We received several phone calls this past week concerning our coverage of the Guin City Council meeting in the Wednesday, April 10, edition (Meeting ends early amid shouting, finger-pointing).
Those who fielded the calls were told they didn’t like how this story was handled, the harsh manner in which it was presented. In fact, our staff was told we actually reported too much.
Well, we didn’t like it, either.
Covering meetings when tempers are flaring and conversations and discussions are frayed are not enjoyable for our reporters.
One caller suggested that we simply tone it all down and report as-is. Simply put, that’s pretty much what we did.
Regardless of what you may think, we don’t go into meetings with a cocklebur under our saddle, ready to be pitched off and land hard.
Sometimes, however, it happens that way and no, we didn’t start the fire, but we do report on who threw kindling and gas on the blaze and made it roar even higher.
We felt like we were told that we should pick and choose our news coverage more discreetly.
The Guin City Council is no different than the other town and city councils, the Marion County Commission and the two school boards that we cover.
Sometimes, feelings and opinions can become quite harsh, perhaps even leaving open wounds that are hard to heal.
Those instances, however, aren’t ours to make the call on. We cover the meeting--good or bad, hot-tempered or mild, productive or non-productive. We don’t pick and choose, because in reality, we don’t have the power to do so and furthermore, that’s what we do as newspaper reporters.
Nothing has changed in what we do. We have new faces covering these meetings as our newspaper, just like many, many others in our business, has undergone changes and turnover. Our reporters are there to do their job: Cover the meeting, whatever it entails. We do try to offer background information when available, simply to bring our readers up to date concerning a particular topic being discussed in that meeting.
Yes, we hope the Guin City Council meetings would become more cordial and productive in the future, but that’s the same hope we have for all of the meetings we attend and cover.
Still, we can’t control that.
You, the voters, can. You, the citizens of your respective municipalities can.

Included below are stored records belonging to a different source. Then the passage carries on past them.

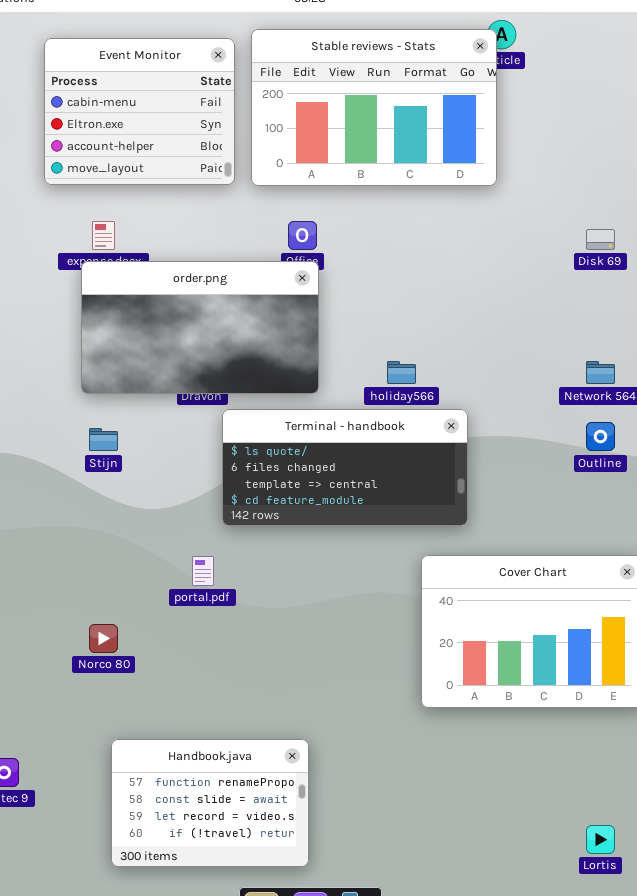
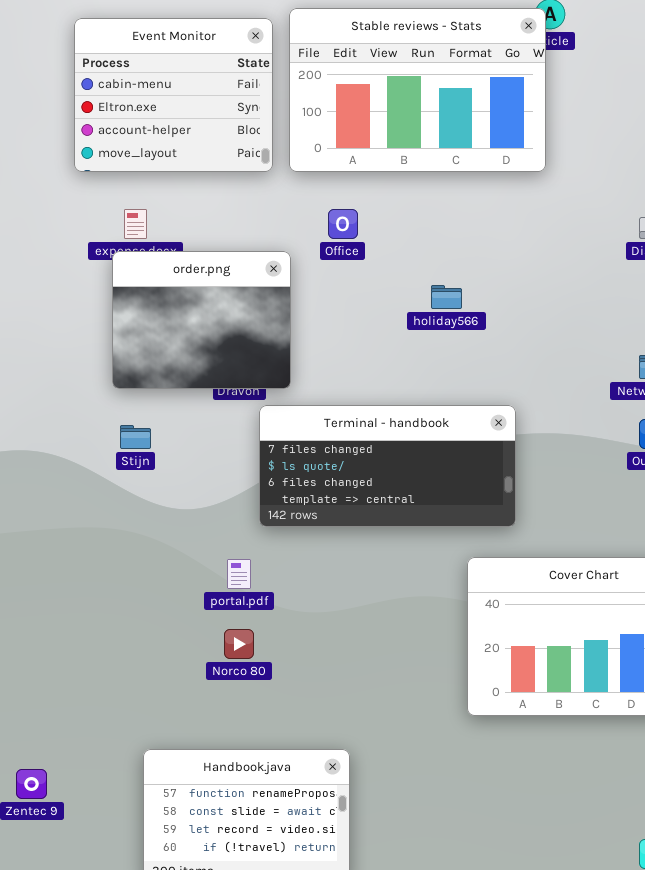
order.png: [81,261,319,394] -> [112,251,291,389], resized
holiday566: [387,361,416,384] -> [431,285,462,309], moved
Terminal - handbook: [222,409,468,526] -> [259,405,516,527], scrolled up 1 row
Norco 80: [89,624,118,653] -> [224,629,254,659], moved

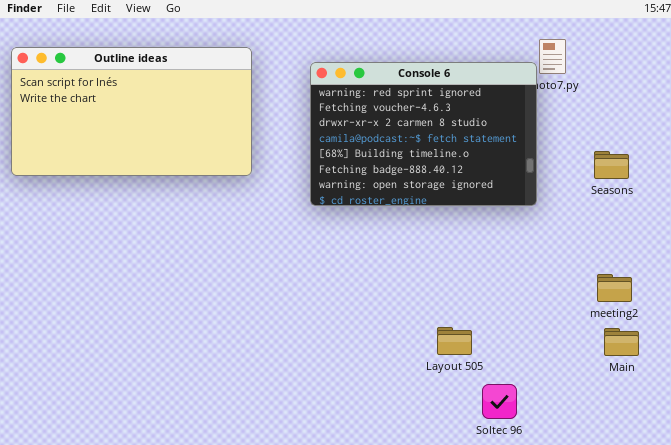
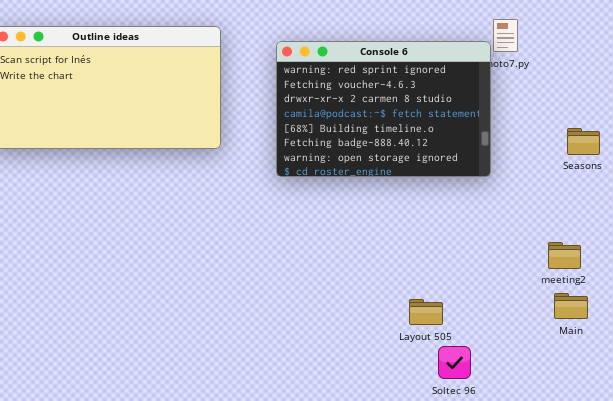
Seasons: [594,151,629,179] -> [567,128,600,155], moved
Layout 505: [437,327,472,355] -> [409,299,443,325], moved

If you believe your leaders are not performing or conducting themselves in a manner which puts your best foot forward, let them know about it. Better yet, why not attend these meetings? We can’t recall many occasions when you couldn’t find a seat.
We’re not your public relations firm, though whenever possible, we try our best to be just that for you. Your respective leaders are your best PR firm and yes, they above all others, should realize that fact.
Telling us you don’t like what we print when the story is printed in the Journal Record is hindsight.
You can take control of the situation--not us.
Like our slogan says, “We don’t make the news--we just print it.”
One caller explained that we, the newspaper, are hurting the City of Guin’s opportunities to bring in new industry, being a place where people would like to locate and raise their families.
Perhaps we are, simply by covering a meeting and not glossing over what is being said or, in Guin meetings as of late, being argued about.
Discussions which lead to arguments are not all bad. How those arguments are conducted is what can turn a simple discussion into a bad situation, one that really doesn’t have to happen.
To ask the Guin City Council to put these quarrels and contemptuous meetings behind them is a quite simple request.
But once again, it’s not in our hands. Look to your leaders and hold them accountable.